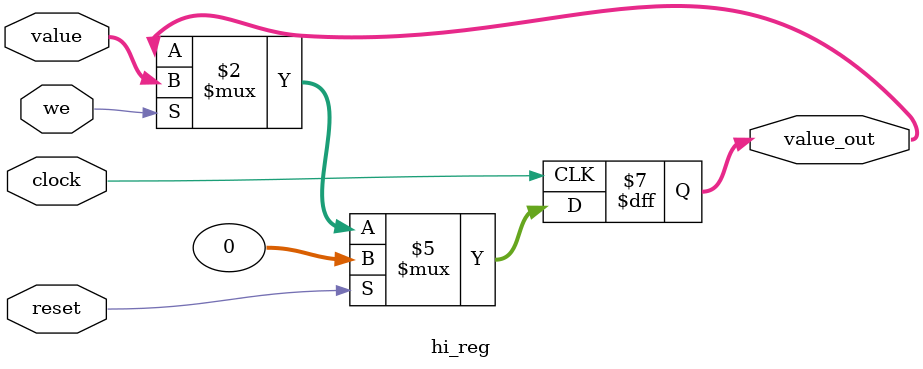
<source format=v>
module hi_reg
(
    input  wire        clock,
    input  wire        reset,
    input  wire [31:0] value,
    input  wire        we,
    output reg  [31:0] value_out
);

always @(posedge clock)
begin
    if (reset)
    begin
        value_out <= 32'b0;
    end
    else if (we)
    begin
        value_out <= value;
    end
end

endmodule

</source>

-------

--- Task directions ---
Copy out all lines of the listing above that include "clock".

--- Written solution ---
    input  wire        clock,
always @(posedge clock)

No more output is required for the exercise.